**Exercise materials:**
· · · · · · ·

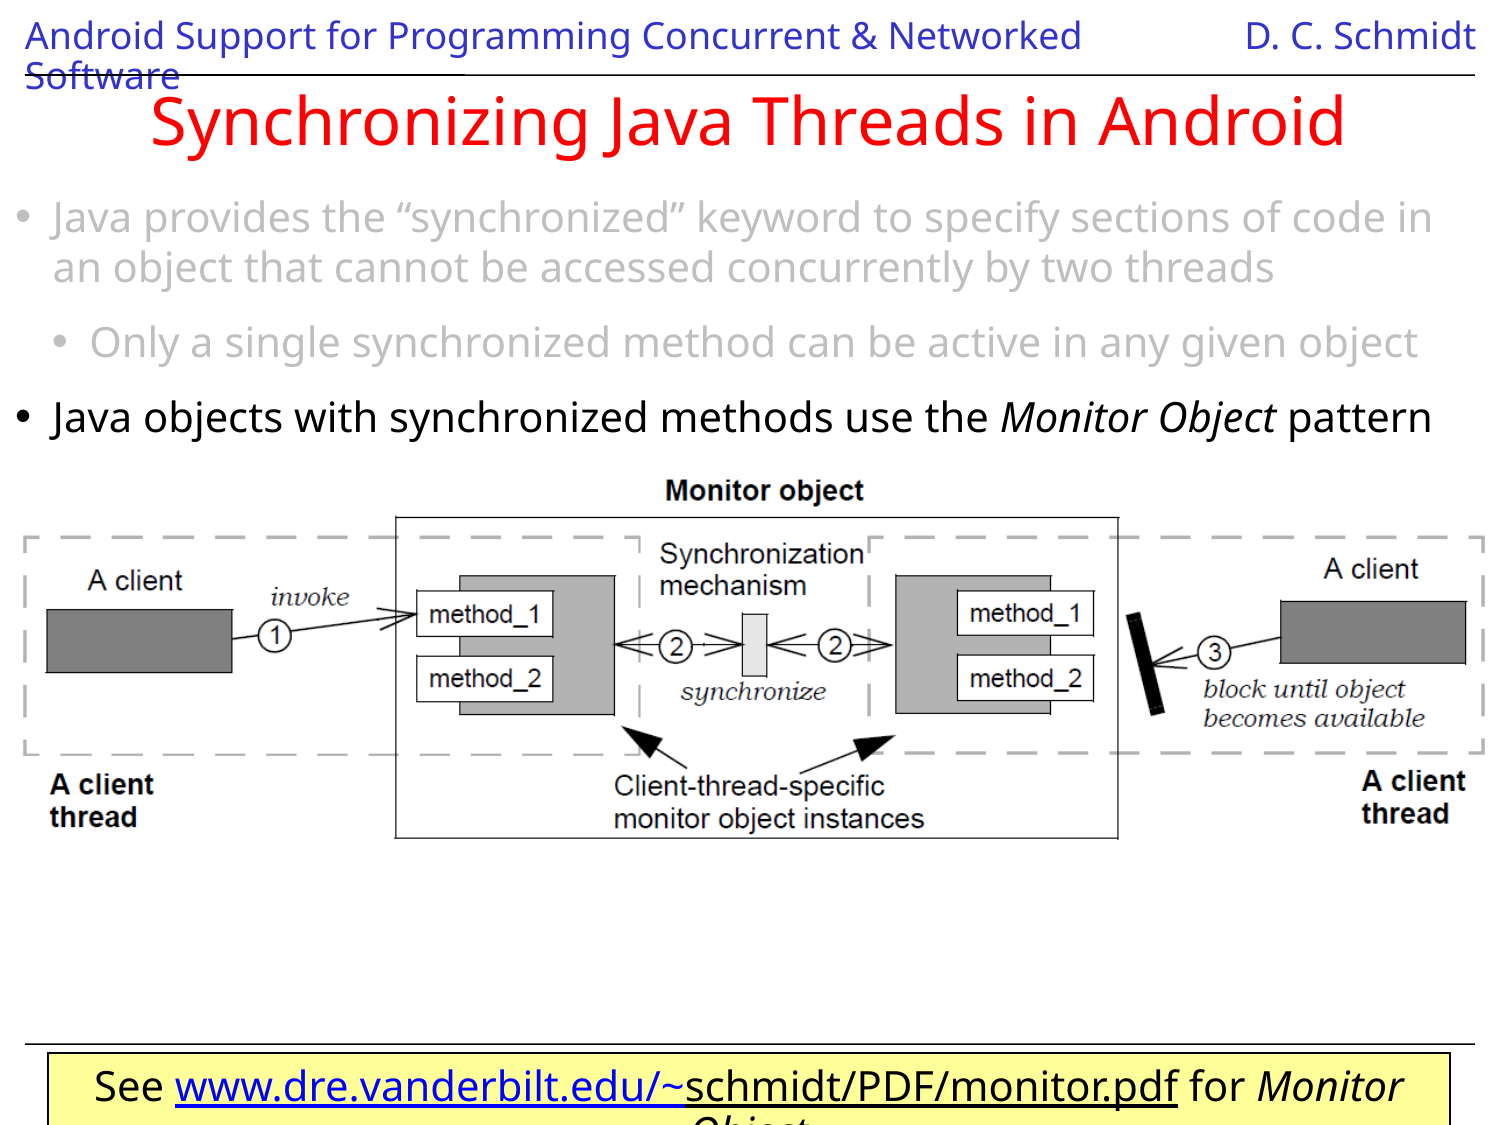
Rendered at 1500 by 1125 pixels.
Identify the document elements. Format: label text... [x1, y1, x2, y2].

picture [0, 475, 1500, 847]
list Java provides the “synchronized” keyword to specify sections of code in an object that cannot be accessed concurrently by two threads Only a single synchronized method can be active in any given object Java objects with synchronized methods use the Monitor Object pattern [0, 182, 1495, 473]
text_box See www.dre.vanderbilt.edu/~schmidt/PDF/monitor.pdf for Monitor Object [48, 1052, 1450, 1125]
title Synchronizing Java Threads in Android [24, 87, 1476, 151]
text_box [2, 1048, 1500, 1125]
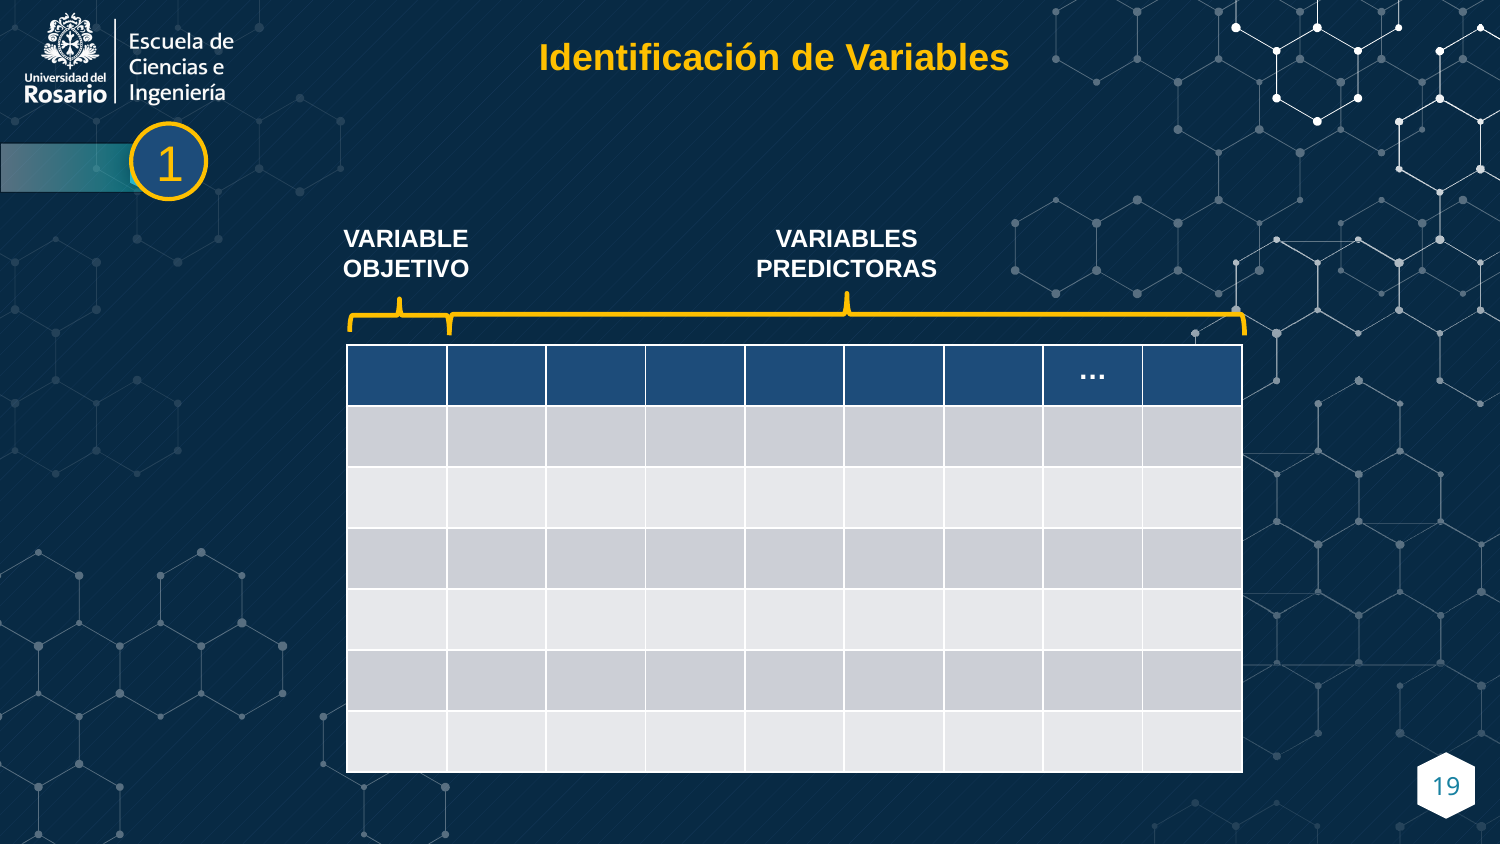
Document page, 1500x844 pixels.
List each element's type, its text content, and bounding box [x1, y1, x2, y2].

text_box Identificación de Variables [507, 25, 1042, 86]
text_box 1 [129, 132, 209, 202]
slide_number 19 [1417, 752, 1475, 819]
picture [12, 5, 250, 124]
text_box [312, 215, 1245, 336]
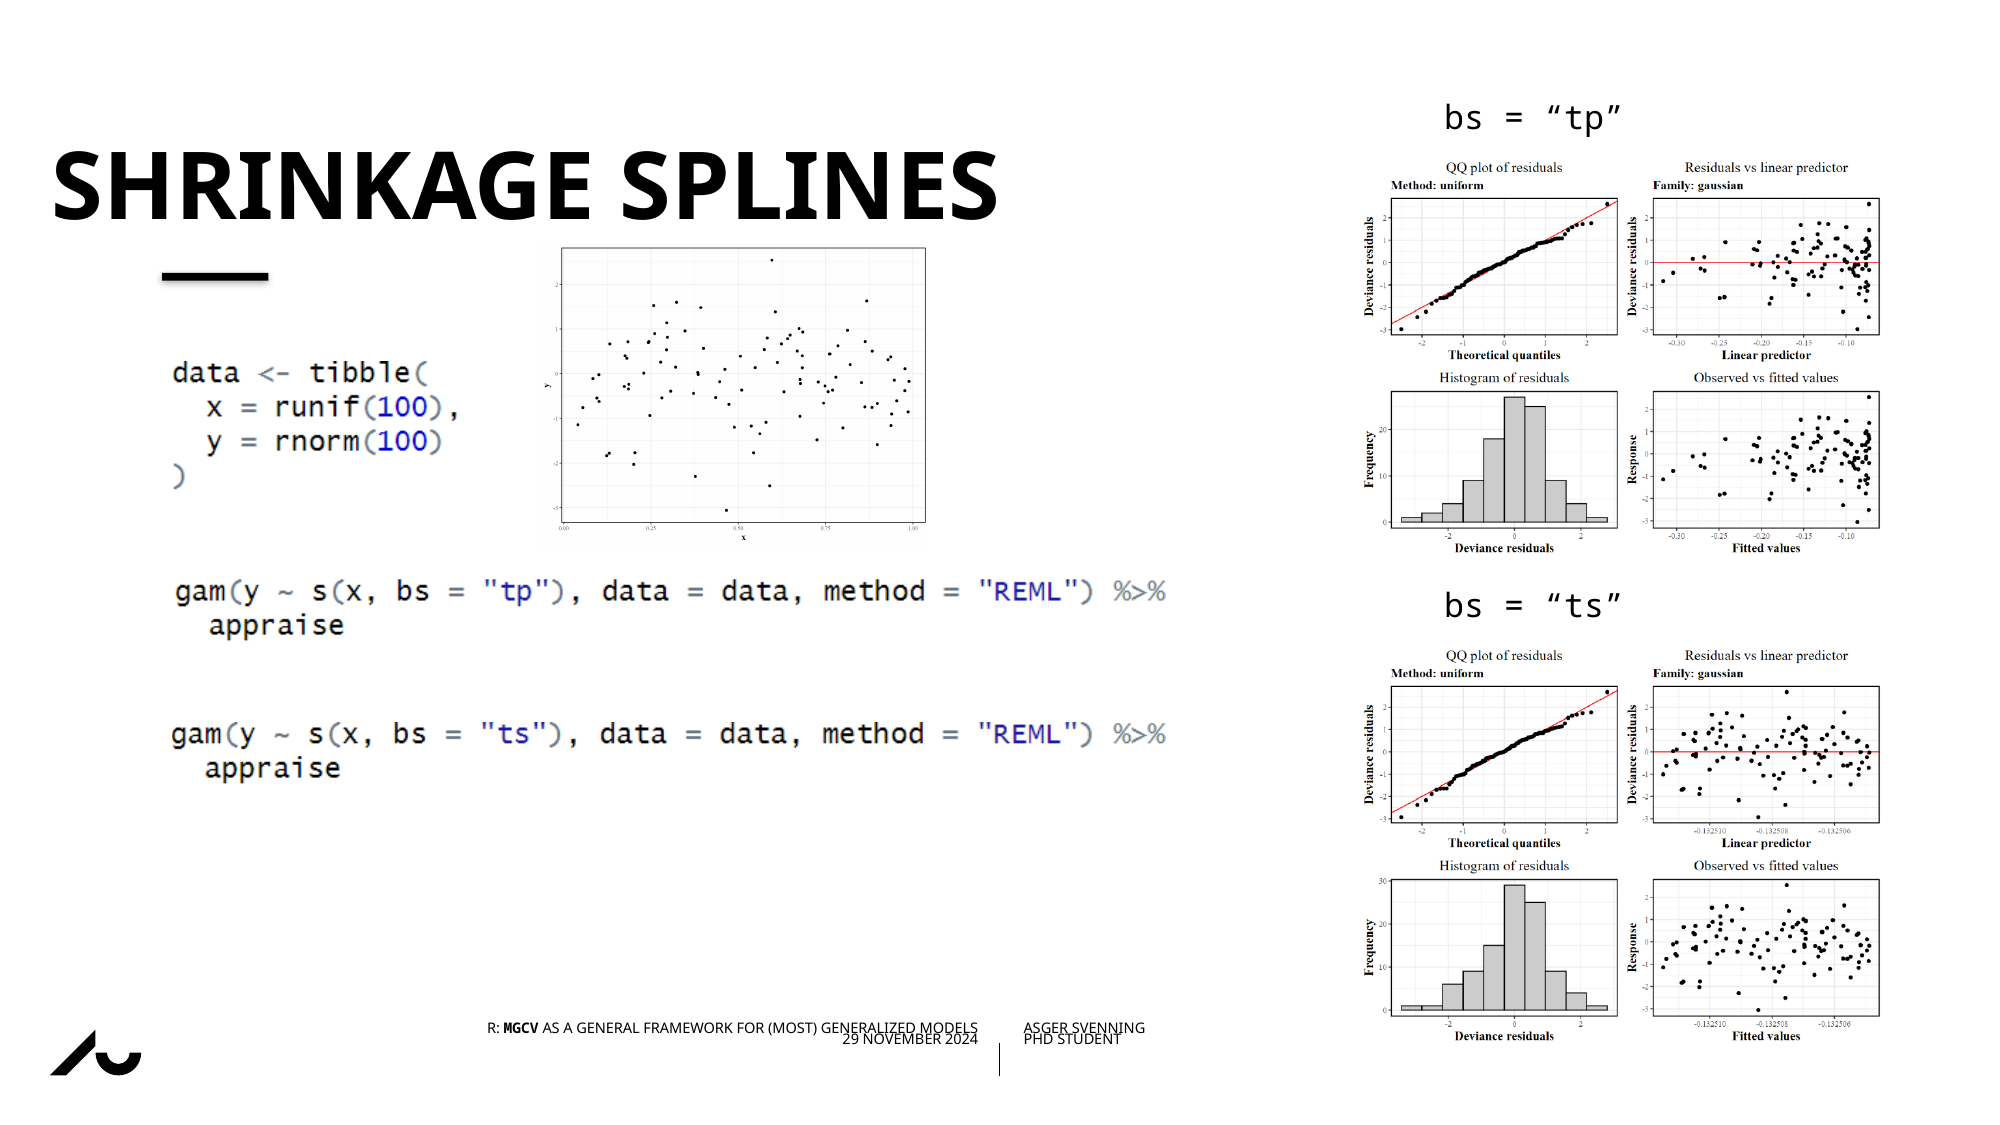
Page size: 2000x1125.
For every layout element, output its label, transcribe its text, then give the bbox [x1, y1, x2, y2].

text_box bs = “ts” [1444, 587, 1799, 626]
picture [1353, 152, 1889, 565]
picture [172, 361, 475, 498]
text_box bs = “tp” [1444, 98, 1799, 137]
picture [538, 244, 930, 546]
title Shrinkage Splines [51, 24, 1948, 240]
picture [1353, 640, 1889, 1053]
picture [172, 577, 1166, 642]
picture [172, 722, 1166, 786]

· · · · · · ·

**What is needed:**
The required output is each record above, reproduced exactly, without its pictures.

**Answer for the task:**
Rendered at 1500 by 1125 pixels.
Identify the document elements. Format: label text... [x1, y1, x2, y2].

picture [0, 475, 1500, 847]
list Java provides the “synchronized” keyword to specify sections of code in an object that cannot be accessed concurrently by two threads Only a single synchronized method can be active in any given object Java objects with synchronized methods use the Monitor Object pattern [0, 182, 1495, 473]
text_box See www.dre.vanderbilt.edu/~schmidt/PDF/monitor.pdf for Monitor Object [48, 1052, 1450, 1125]
title Synchronizing Java Threads in Android [24, 87, 1476, 151]
text_box [2, 1048, 1500, 1125]
Document page, 1500x844 pixels.
List each element's type, its text content, and bounding box [x1, y1, x2, y2].

text_box Identificación de Variables [507, 25, 1042, 86]
text_box 1 [129, 132, 209, 202]
slide_number 19 [1417, 752, 1475, 819]
picture [12, 5, 250, 124]
text_box [312, 215, 1245, 336]
Page size: 2000x1125.
For every layout element, output its label, transcribe its text, then give the bbox [x1, y1, x2, y2].

text_box bs = “ts” [1444, 587, 1799, 626]
picture [1353, 152, 1889, 565]
picture [172, 361, 475, 498]
text_box bs = “tp” [1444, 98, 1799, 137]
picture [538, 244, 930, 546]
title Shrinkage Splines [51, 24, 1948, 240]
picture [1353, 640, 1889, 1053]
picture [172, 577, 1166, 642]
picture [172, 722, 1166, 786]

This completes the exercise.